Pomyśl o Mediolanie, kultowych stadionach i gwiazdach Pucharu Świata i, co zrozumiałe, pierwszą drużyną, do której trafisz, może nie być Brera Calcio, drużyna założona w 2000 roku przez dziennikarza i wydawcę Alessandro Aleottiego z ambicjami zostania „trzecią drużyną” miasta.
Kiedyś zarządzał nimi były włoski bramkarz Walter Zenga, a grają na historycznej Arenie Civica, która została otwarta w 1807 roku i jest najstarszym stadionem w Europie kontynentalnej, na którym gościły Inter, AC Milan i reprezentację narodową.
25-letnie istnienie Brery nie zawsze było proste z piłkarskiego punktu widzenia. Kiedyś grali w Serie D, teraz grają w ligach amatorskich.
Poza boiskiem słyną jednak z innowacyjnych projektów społecznych i kulturalnych.
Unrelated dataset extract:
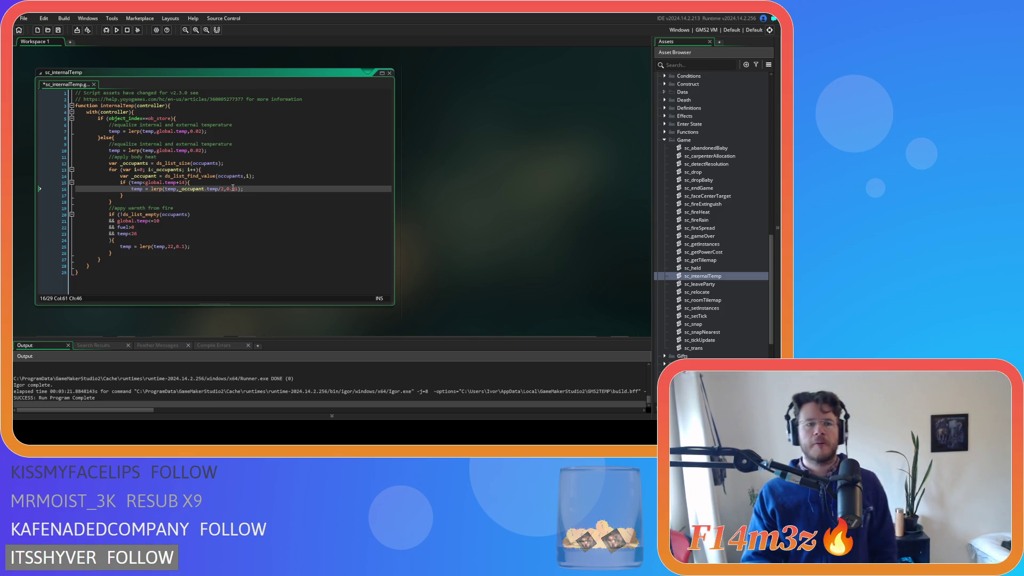
pyautogui.click(193, 189)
Jedna z pierwszych polegała na włączeniu zespołu więźniów do lokalnej ligi, inne natomiast skupiały się na pomocy imigrantom w integracji poprzez piłkę nożną lub, z kulturowego punktu widzenia, na promowaniu i celebrowaniu dziedzictwa artystycznego dzielnicy Brera.
Ostatnio i być może najbardziej znanym poza Włochami są Fenix Trophy – zawody organizowane przez firmę Brera, które zyskały kultową sławę jako „Liga Mistrzów dla klubów półprofesjonalnych i amatorskich”, a swój finał rozegrały w kultowym stadionie San Stadion Siro.
„Zawsze staramy się myśleć nieszablonowo i wykorzystywać narzędzia, jakie dała nam piłka nożna, aby stworzyć coś bezprecedensowego i bardzo zauważalnego” – mówi Leonardo Aleotti, który kontynuuje dzieło swojego ojca i prowadzi Fenix Trophy.
To właśnie ten aspekt przyciągnął grupę amerykańskich inwestorów do zakupu Brery w 2022 roku. Za platformę wykorzystali klub z Mediolanu, zakładając Brera Tchumene w Mozambiku, Brera Ilch w Mongolii i przejmując Akademiję Pandev – macedoński klub założony przez bohatera reprezentacji narodowej i były napastnik Interu Pandev, który zmienił nazwę na AP Brera Strumica.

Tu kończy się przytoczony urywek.